Rule 4(f) has no effect, by its own terms, on service upon the original parties. Roscoe-Ajax Construction Co. v. Columbia Acoustics & Fireproofing Co., 39 F.R.D. 608 (S.D.N.Y.1966); Wright & Miller, Federal Practice and Procedure: Civil § 1127, at p. 531 n. 24. Rather, Rule 4(f) applies in third-party cases and its design is etched to “allow complicated controversies to be ended by a single lawsuit if all the necessary third parties could be found within 100 miles of the courthouse.” Notes of the Advisory Committee with regard to the 1963 amendment to Rule 4(f). Judge Sobeloff emphasized that type of approach in Szantay v. Beech Aircraft Corp., supra, in which he did not apply the doctrine announced in Arrowsmith, a two-party ease, to a multi-party case, noting the lack of any strong state policy to the contrary and the important “countervailing federal considerations” (349 F.2d at 64), namely, “efficient joinder in multi-party actions” (at 66).

Extra-territorial service statutes, such as the Interpleader Act, 28 U.S.C. § 2361, are applicable in diversity cases. Utilizing Rule 4(f), “the Supreme Court, as the delegate” (Coleman, supra, 405 F.2d at 252) of Congress has provided for service in cases like the instant one within the 100 mile area around the forum courthouse. There would seem to be no constitutional (see Hanna v. Plumer, 380 U.S. 460, 85 S.Ct. 1136, 14 L.Ed.2d 8 (1960)) or other bar to the appli cation of Rule 4(f) in a third-party case borne out of the diversity of citizenship between the parties to the original suit, as well as in a third-party case in which jurisdiction in the original case is rooted in a federal question.

For the reasons stated in Coleman v. American Export Isbrandtsen Lines, Inc., supra, in McGonigle v. Penn-Cen*68tral Transportation Company, supra, and herein, the motions of the third-party defendants to dismiss the third-party complaint are denied.

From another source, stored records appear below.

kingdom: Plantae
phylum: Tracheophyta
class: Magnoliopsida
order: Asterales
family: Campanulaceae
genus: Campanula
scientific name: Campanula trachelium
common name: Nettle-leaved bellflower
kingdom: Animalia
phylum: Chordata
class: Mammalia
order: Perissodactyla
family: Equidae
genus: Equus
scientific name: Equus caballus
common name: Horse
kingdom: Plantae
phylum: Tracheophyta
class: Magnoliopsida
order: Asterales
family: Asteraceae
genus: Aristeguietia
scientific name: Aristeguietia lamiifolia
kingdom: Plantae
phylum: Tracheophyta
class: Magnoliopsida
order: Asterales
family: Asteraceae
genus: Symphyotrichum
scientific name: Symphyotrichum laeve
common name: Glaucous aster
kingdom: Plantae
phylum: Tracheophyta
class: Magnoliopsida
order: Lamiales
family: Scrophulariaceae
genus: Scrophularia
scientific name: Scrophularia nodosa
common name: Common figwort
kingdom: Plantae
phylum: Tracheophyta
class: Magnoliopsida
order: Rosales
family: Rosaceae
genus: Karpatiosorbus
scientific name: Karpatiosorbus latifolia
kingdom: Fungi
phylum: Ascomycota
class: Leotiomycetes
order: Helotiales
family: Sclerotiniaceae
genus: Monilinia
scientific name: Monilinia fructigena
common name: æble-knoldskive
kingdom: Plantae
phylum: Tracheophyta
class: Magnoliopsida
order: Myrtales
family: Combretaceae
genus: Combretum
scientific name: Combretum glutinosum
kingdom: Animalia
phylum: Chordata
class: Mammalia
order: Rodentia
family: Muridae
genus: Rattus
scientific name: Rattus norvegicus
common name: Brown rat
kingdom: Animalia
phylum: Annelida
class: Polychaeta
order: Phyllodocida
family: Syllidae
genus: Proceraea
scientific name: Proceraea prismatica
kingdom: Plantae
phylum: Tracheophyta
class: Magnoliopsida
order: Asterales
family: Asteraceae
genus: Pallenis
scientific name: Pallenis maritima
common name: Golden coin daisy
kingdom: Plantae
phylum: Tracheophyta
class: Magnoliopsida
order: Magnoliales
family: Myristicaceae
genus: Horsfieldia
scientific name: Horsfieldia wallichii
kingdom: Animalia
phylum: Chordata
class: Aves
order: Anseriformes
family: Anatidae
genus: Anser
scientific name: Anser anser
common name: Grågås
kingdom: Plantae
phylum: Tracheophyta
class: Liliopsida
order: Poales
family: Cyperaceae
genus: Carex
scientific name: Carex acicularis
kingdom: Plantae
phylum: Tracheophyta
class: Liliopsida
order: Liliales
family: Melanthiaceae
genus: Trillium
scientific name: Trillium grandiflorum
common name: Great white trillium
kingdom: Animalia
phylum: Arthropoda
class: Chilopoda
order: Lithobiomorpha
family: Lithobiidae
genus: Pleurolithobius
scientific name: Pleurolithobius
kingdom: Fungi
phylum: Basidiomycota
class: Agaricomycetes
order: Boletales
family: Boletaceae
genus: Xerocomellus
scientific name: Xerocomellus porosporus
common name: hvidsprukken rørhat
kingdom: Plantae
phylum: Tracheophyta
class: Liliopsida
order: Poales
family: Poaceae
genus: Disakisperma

. It would appear, although it is not necessary to decide, that neither of the third-party defendants is amenable to service ' under Maryland’s long-arm statute.

. Even if the third-party claimant, Globe-master, and either or both of the third-party defendants were citizens of the same state, that fact would not affect Globemaster’s right to assert and maintain its third-party action, since the latter is ancillary to the suit by plaintiffs against Globemaster. See Southern Milling Co. v. United States, 270 F.2d 80, 83-84 (5th Cir. 1969).

. As Judge Friendly noted, Sevits is contra to Karlsen. In Coleman, Judge Friendly rejected the Karlsen position.